What is a shock is the gleeful way The Substance takes that graphic “birth” scene, which is already pitched at Cronenbergian levels of ickiness, and keeps doubling down on the body horror as things go off the rails. It’s established early on that, while the two Sparkles don’t share a consciousness, they are still the same person. (“There’s no ‘she’ and ‘you,’ ” the faceless liaison on the helpline keeps intoning. “You are ‘one.’) In addition to strict adherence to a plan involving intravenous feeding bags and daily “stabilizer” injections, both Sparkles must also trade places every seven days. Failure to do so will… well, let’s just say it’ll get ugly. And when Sue starts extending her time after landing the primo gig of hosting her network’s live New Year’s Eve show … man, does it ever get ugly.

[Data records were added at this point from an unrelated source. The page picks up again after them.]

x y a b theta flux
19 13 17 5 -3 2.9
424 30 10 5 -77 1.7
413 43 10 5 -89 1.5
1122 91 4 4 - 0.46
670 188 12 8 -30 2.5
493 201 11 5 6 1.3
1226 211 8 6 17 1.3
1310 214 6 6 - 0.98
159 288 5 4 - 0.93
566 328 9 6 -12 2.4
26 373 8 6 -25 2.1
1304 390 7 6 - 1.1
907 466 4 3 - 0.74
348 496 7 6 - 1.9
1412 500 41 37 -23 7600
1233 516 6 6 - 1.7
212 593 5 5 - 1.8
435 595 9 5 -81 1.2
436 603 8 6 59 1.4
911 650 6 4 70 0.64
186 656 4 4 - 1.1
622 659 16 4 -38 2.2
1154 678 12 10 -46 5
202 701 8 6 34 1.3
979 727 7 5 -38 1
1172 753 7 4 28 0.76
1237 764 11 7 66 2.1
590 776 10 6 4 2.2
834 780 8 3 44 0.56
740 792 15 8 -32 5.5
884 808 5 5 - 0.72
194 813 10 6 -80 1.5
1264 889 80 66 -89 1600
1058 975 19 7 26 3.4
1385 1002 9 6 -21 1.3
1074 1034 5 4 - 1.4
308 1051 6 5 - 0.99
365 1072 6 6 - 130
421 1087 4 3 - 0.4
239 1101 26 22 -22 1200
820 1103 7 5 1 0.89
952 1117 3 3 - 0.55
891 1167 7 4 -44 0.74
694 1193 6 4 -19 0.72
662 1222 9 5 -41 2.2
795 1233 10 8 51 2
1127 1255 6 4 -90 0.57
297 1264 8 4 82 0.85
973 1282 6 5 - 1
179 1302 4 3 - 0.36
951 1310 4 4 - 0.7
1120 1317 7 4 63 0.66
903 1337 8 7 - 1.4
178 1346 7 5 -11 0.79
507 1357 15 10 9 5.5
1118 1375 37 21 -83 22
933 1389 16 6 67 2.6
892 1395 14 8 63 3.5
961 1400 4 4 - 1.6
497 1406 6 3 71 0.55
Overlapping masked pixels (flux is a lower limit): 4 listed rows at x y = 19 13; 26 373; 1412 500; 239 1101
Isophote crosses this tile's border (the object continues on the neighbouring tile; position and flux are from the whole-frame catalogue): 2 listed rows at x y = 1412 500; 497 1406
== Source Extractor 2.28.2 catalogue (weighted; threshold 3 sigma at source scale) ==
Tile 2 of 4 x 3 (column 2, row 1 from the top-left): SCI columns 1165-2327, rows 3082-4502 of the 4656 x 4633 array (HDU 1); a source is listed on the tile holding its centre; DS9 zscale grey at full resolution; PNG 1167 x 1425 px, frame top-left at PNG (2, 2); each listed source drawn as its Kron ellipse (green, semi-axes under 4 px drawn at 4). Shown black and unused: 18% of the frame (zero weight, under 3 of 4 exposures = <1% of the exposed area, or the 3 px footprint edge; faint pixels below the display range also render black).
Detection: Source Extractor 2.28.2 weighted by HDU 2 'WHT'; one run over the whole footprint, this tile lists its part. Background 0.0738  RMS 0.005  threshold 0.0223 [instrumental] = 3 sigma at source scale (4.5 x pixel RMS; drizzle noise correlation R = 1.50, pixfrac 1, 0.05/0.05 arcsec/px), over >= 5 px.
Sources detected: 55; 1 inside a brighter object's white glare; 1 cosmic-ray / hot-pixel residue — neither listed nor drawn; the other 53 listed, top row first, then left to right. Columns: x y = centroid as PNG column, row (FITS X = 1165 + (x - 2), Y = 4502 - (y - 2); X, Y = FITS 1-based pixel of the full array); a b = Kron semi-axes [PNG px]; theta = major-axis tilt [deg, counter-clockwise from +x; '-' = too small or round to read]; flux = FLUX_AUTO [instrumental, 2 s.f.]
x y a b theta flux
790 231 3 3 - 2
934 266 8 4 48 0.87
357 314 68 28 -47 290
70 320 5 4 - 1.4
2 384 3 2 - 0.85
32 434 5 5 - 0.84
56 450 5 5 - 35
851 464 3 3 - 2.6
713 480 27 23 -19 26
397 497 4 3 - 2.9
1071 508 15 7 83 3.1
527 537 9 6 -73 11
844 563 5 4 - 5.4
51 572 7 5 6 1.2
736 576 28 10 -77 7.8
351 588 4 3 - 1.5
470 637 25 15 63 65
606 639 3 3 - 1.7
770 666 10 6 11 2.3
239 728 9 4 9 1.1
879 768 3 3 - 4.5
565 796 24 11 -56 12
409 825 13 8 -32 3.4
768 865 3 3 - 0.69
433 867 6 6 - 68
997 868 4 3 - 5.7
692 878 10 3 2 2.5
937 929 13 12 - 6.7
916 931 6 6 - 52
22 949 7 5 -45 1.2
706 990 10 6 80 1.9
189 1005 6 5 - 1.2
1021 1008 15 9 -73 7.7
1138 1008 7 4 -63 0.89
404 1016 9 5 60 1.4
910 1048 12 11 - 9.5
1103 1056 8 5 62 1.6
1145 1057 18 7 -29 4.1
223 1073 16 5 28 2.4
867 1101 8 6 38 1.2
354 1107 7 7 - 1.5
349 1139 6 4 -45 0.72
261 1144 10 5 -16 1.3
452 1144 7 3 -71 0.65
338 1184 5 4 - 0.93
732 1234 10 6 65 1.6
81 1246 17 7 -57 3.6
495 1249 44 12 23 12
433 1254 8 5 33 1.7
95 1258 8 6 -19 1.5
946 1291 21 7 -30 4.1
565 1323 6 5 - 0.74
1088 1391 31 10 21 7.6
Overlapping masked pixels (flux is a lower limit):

Once the movie turns into a standoff between the Sparkles, and Fargeat gives her actors a syrup-soaked stage on which to rage — if Moore’s extraordinary, best-of-career performance doesn’t kick off a full Demi-aissance, there is no God — this riff on The Picture of Dorian Gray goes ballistic in the best possible way. You want a climactic bloodbath that puts The Shining‘s plasma-gushing elevator to shame? You got it! Not even certain story-logic lapses (so if the older Sparkle can’t directly share the younger’s indulgences, what exactly is she getting out of this?) suck away the thrill of seeing these women tear impossible beauty standards a new one. The Substance won’t reset society’s fixation on youth or cure Hollywood’s sexist ills. It will, however, remind you that when you’re chasing your past by any means necessary, you are always your own worst enemy.